▸ **DATA TO EXAMINE**:

* * *

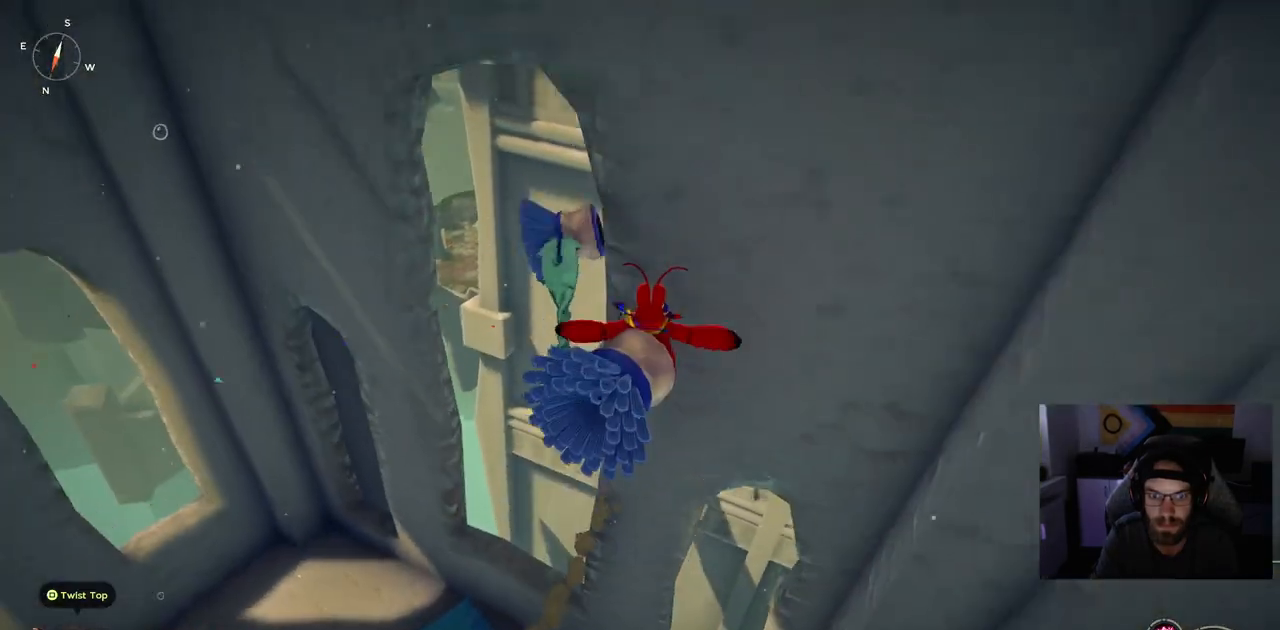
{"buttons": [], "left_stick": "left", "right_stick": "center", "events": [[183, "left_stick", "down-left"], [433, "left_stick", "left"]]}
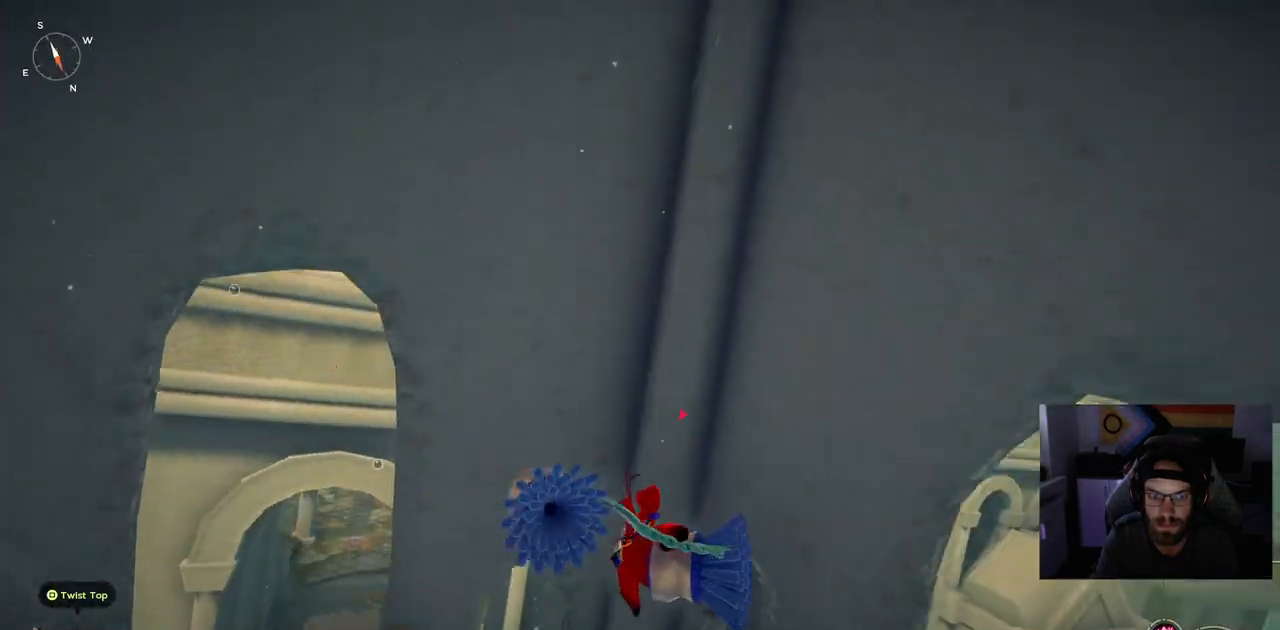
{"buttons": [], "left_stick": "left", "right_stick": "center", "events": []}
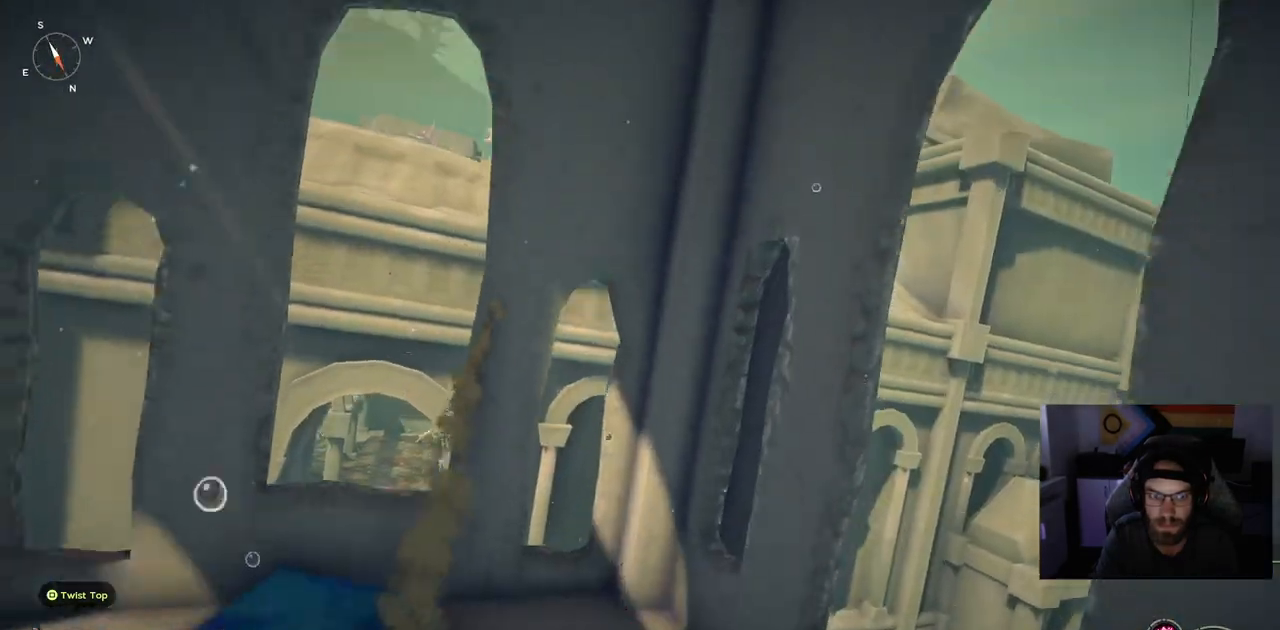
{"buttons": [], "left_stick": "up-left", "right_stick": "center", "events": [[83, "left_stick", "up-left"]]}
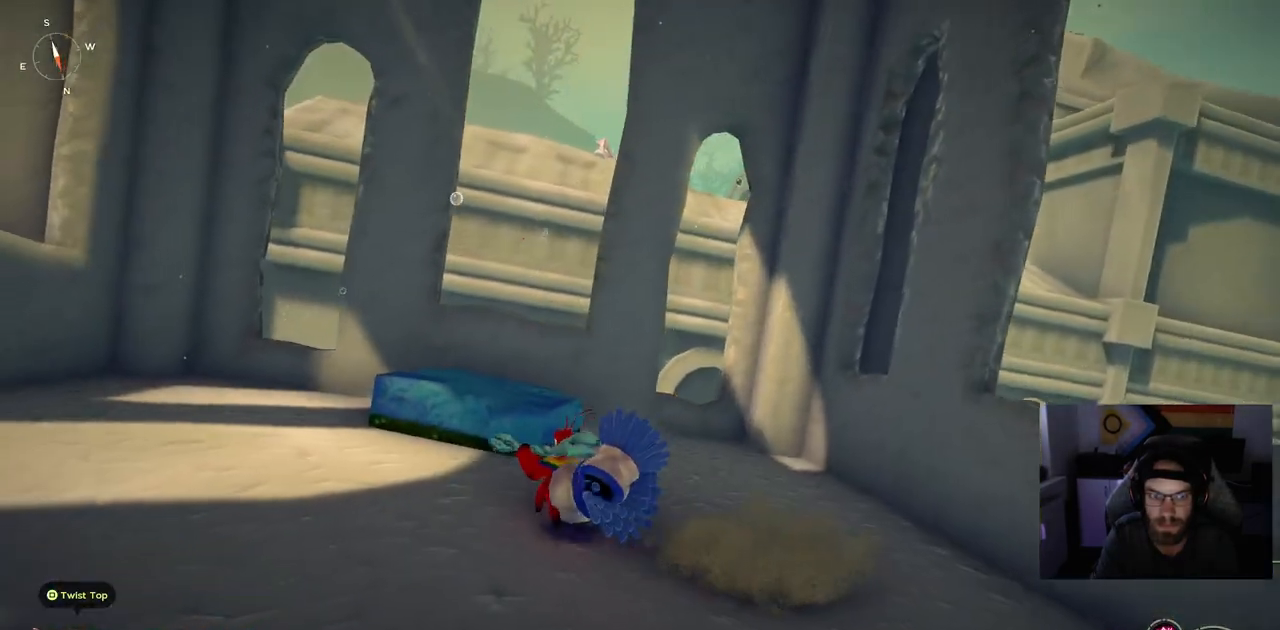
{"buttons": [], "left_stick": "up-left", "right_stick": "center", "events": []}
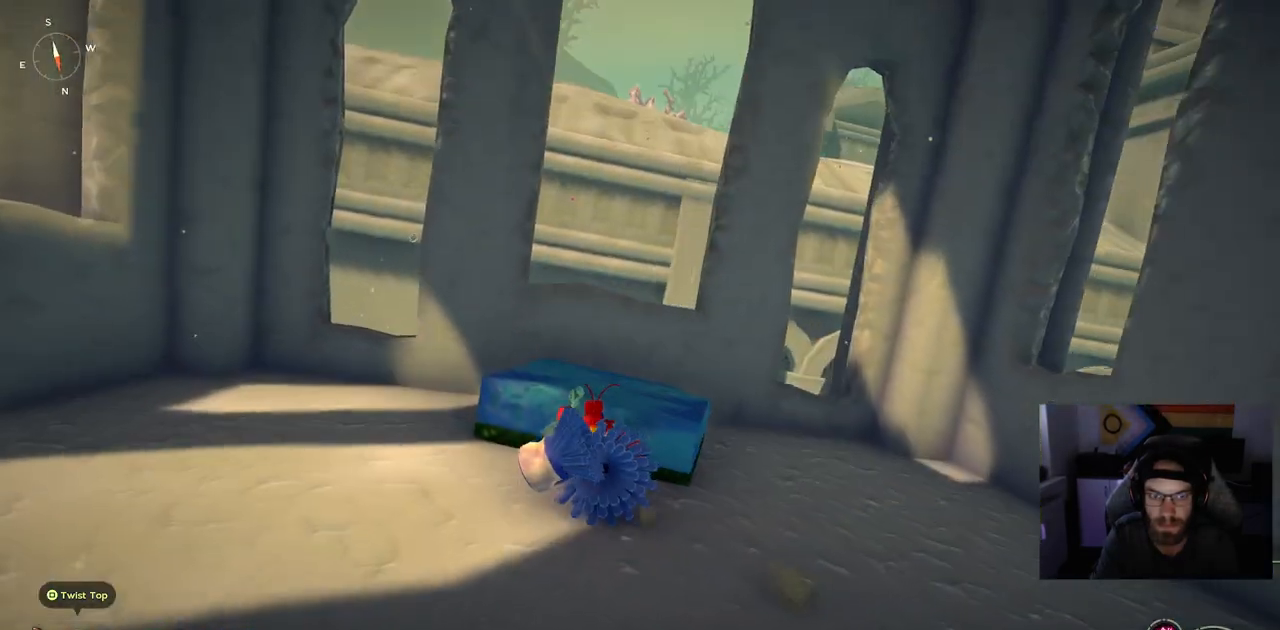
{"buttons": [], "left_stick": "up-left", "right_stick": "center", "events": []}
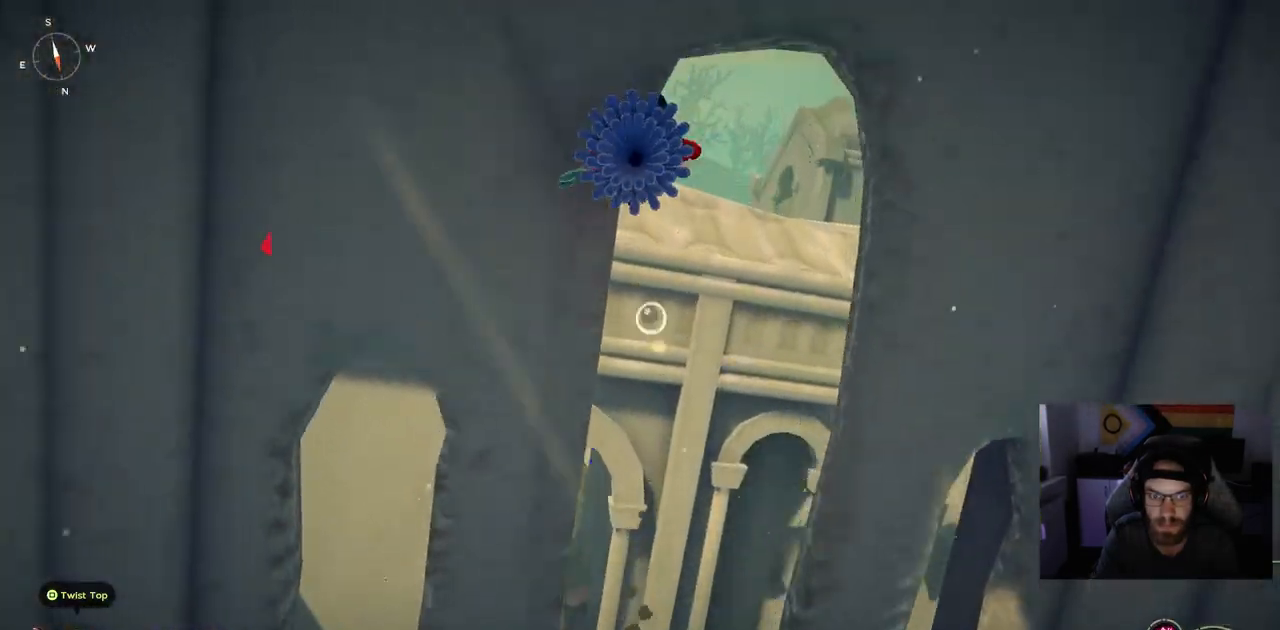
{"buttons": [], "left_stick": "up", "right_stick": "center", "events": [[100, "left_stick", "up"]]}
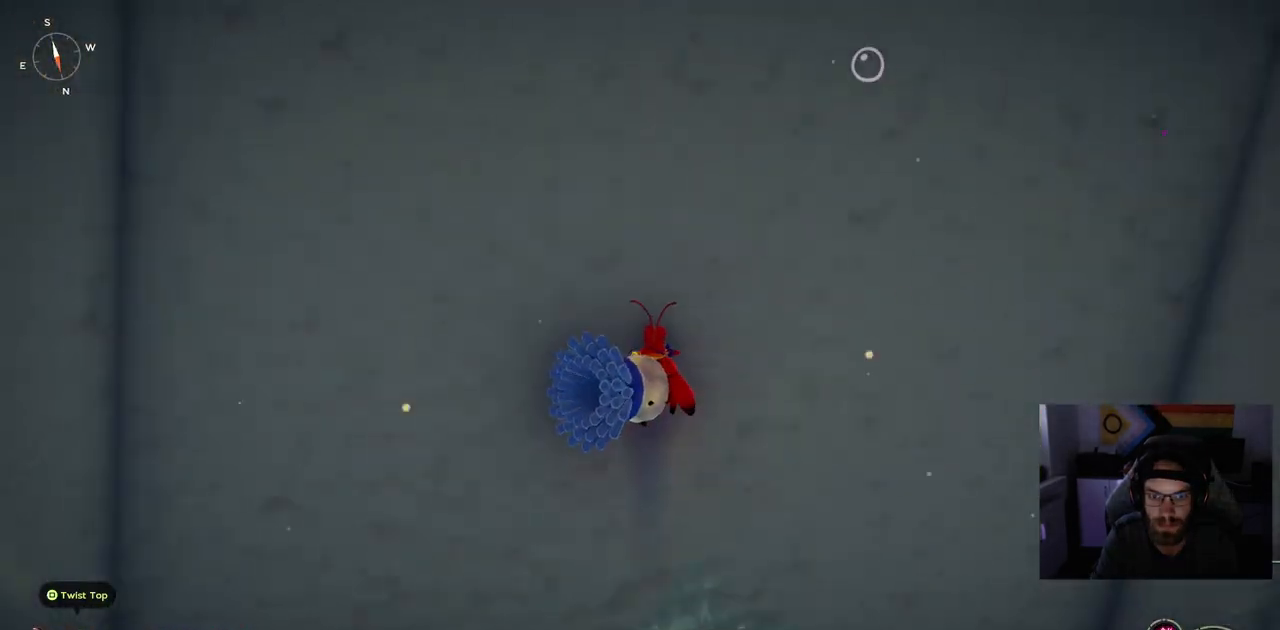
{"buttons": [], "left_stick": "up-left", "right_stick": "center", "events": [[483, "left_stick", "up-left"]]}
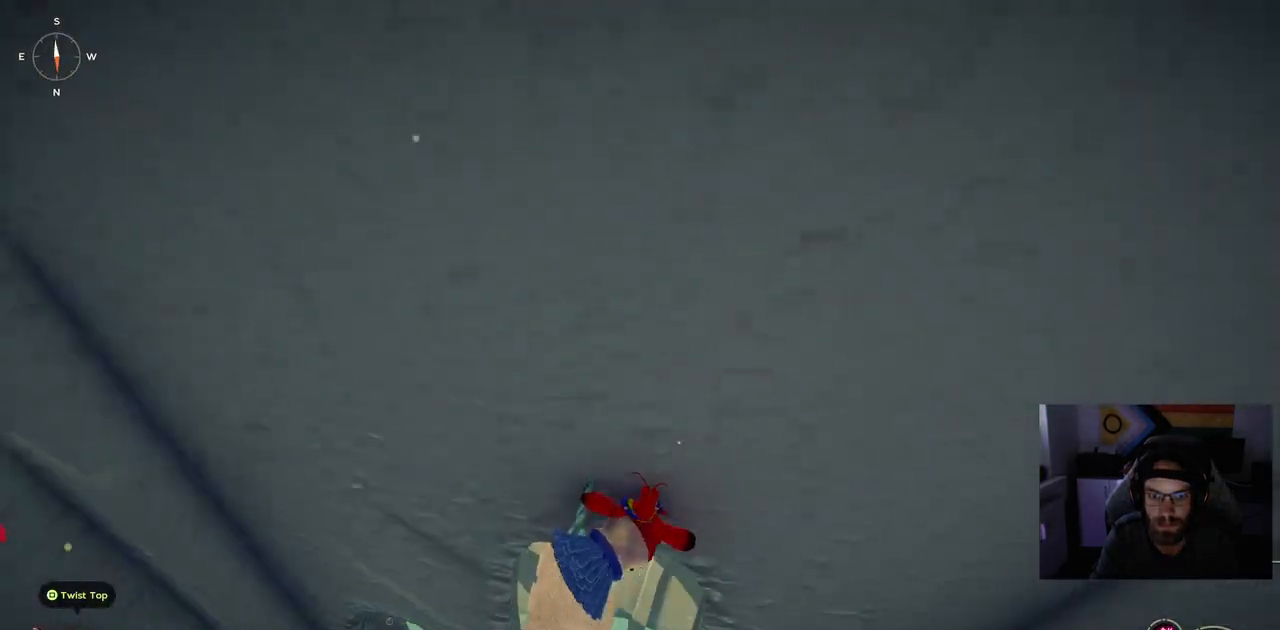
{"buttons": ["CROSS"], "left_stick": "up-left", "right_stick": "center", "events": [[217, "CROSS", "down"]]}
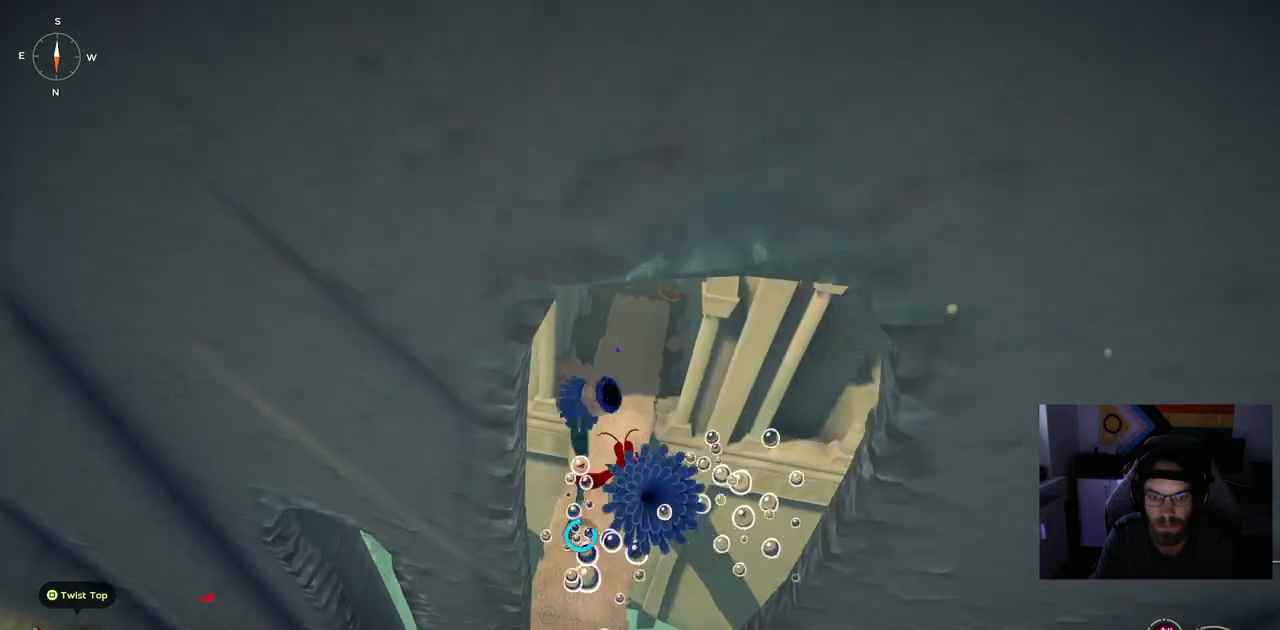
{"buttons": [], "left_stick": "up", "right_stick": "center", "events": [[183, "left_stick", "up"], [300, "CROSS", "up"]]}
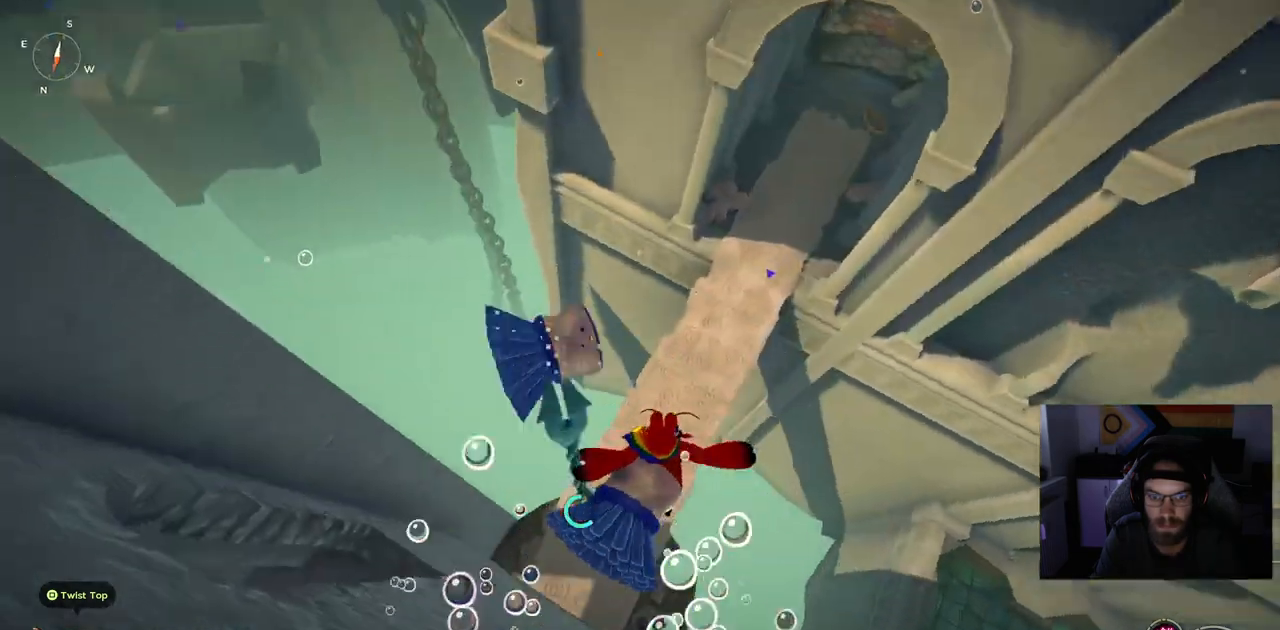
{"buttons": [], "left_stick": "center", "right_stick": "left", "events": [[200, "right_stick", "left"], [317, "left_stick", "center"]]}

* * *

▸ **ASSIGNMENT**:
Copy out, from the listing above, every line that contains the word "CROSS".

▸ **WRITTEN SOLUTION**:
{"buttons": ["CROSS"], "left_stick": "up-left", "right_stick": "center", "events": [[217, "CROSS", "down"]]}
{"buttons": [], "left_stick": "up", "right_stick": "center", "events": [[183, "left_stick", "up"], [300, "CROSS", "up"]]}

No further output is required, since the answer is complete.